_INSTRUCTIONS FOR THE TASK_
Give every file path that the kdump patch header lists in its summary of changed files.

From adbc742bf78695bb98c79d18c558b61571748b99 Mon Sep 17 00:00:00 2001
From: Yinghai Lu <yinghai@kernel.org>
Date: Mon, 15 Apr 2013 22:23:48 -0700
Subject: x86, kdump: Change crashkernel_high/low= to crashkernel=,high/low

Per hpa, use crashkernel=X,high crashkernel=Y,low instead of
crashkernel_hign=X crashkernel_low=Y. As that could be extensible.

-v2: according to Vivek, change delimiter to ;
-v3: let hign and low only handle simple form and it conforms to
	description in kernel-parameters.txt
     still keep crashkernel=X override any crashkernel=X,high
        crashkernel=Y,low
-v4: update get_last_crashkernel returning and add more strict
     checking in parse_crashkernel_simple() found by HATAYAMA.
-v5: Change delimiter back to , according to HPA.
     also separate parse_suffix from parse_simper according to vivek.
	so we can avoid @pos in that path.
-v6: Tight the checking about crashkernel=X,highblahblah,high
     found by HTYAYAMA.

Cc: HATAYAMA Daisuke <d.hatayama@jp.fujitsu.com>
Signed-off-by: Yinghai Lu <yinghai@kernel.org>
Link: http://lkml.kernel.org/r/1366089828-19692-5-git-send-email-yinghai@kernel.org
Acked-by: Vivek Goyal <vgoyal@redhat.com>
Signed-off-by: H. Peter Anvin <hpa@linux.intel.com>
---
 Documentation/kernel-parameters.txt |  10 ++--
 arch/x86/kernel/setup.c             |   6 +-
 kernel/kexec.c                      | 109 +++++++++++++++++++++++++++++++-----
 3 files changed, 104 insertions(+), 21 deletions(-)

_STORED DATA_

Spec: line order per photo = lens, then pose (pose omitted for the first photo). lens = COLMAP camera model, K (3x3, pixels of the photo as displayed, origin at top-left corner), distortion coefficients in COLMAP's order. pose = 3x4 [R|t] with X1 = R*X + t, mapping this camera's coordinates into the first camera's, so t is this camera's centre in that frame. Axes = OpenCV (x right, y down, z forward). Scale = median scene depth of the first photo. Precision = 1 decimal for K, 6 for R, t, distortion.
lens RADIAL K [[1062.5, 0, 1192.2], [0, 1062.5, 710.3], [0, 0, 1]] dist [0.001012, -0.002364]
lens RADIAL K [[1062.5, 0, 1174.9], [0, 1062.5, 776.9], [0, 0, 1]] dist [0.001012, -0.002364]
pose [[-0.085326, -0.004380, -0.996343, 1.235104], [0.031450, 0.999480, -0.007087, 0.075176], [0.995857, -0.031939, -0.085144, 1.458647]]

...

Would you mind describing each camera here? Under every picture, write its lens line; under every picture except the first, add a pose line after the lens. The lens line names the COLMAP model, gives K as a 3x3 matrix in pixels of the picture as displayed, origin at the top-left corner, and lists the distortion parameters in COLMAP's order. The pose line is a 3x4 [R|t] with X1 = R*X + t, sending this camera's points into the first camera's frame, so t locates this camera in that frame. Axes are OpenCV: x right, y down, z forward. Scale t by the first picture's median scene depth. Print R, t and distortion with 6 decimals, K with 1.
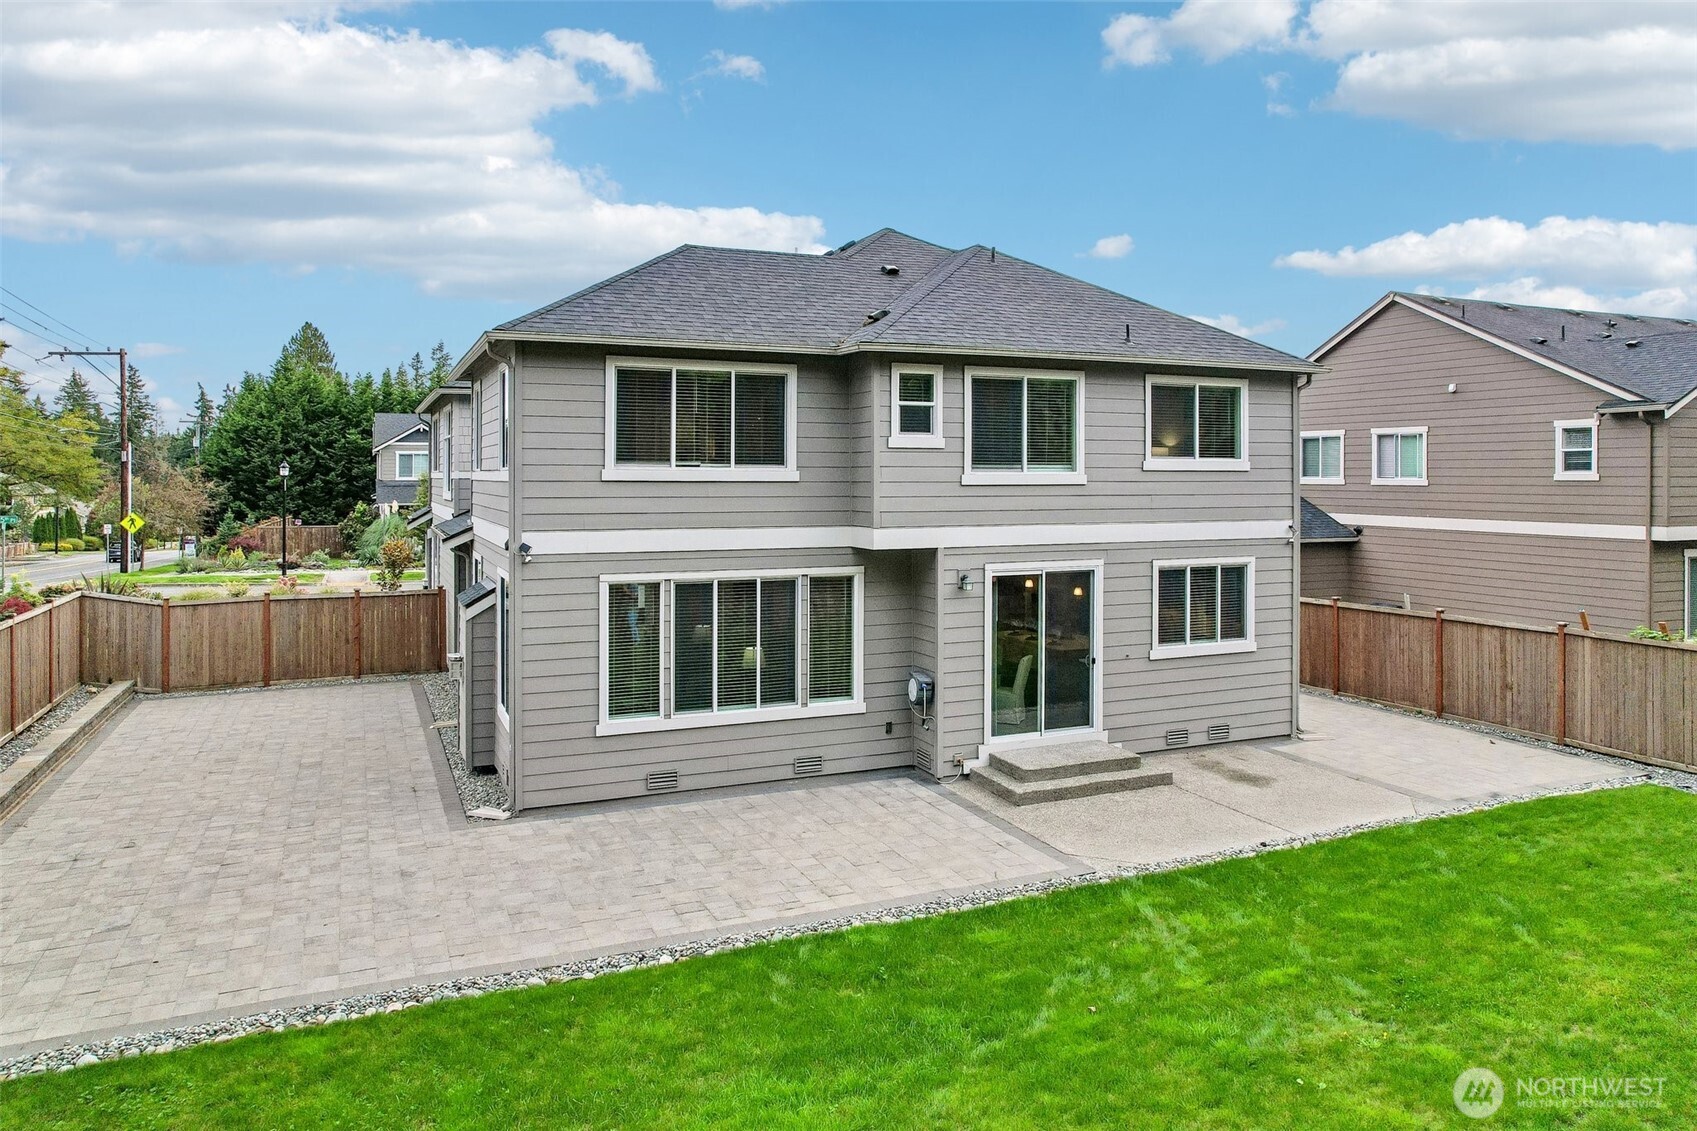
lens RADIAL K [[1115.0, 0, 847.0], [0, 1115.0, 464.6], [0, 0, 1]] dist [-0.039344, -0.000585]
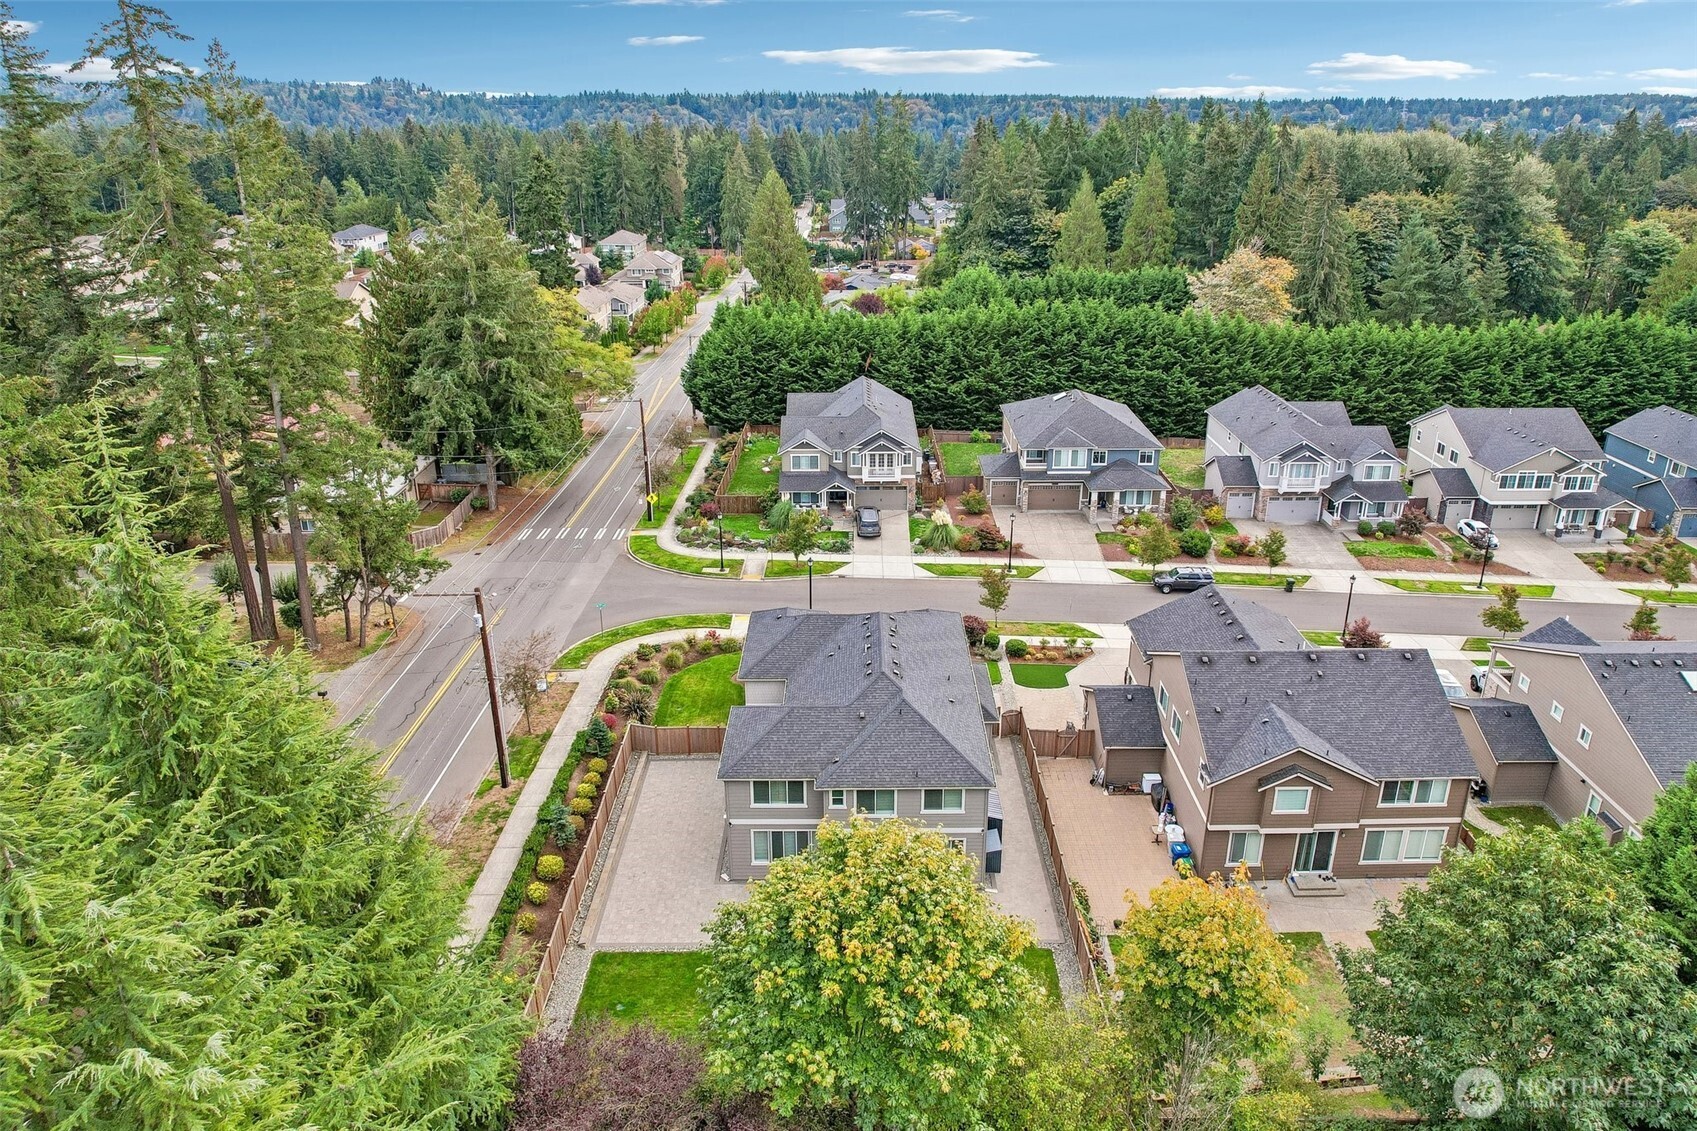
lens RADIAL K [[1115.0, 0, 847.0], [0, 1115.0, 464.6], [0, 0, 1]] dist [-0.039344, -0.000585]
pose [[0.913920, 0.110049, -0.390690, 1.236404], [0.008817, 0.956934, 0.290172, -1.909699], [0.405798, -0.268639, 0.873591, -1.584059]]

==

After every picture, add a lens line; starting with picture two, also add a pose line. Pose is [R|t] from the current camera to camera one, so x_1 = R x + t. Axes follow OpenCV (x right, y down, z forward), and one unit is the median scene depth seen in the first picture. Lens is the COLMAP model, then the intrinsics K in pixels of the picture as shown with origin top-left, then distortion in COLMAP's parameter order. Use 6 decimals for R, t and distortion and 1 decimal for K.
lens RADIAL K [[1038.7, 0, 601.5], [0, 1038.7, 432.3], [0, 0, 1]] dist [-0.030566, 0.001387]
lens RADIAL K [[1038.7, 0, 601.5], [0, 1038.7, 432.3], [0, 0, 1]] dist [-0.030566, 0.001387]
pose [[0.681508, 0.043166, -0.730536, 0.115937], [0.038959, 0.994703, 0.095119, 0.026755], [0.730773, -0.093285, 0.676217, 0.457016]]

_EXERCISE RESULT_
Documentation/kernel-parameters.txt
arch/x86/kernel/setup.c
kernel/kexec.c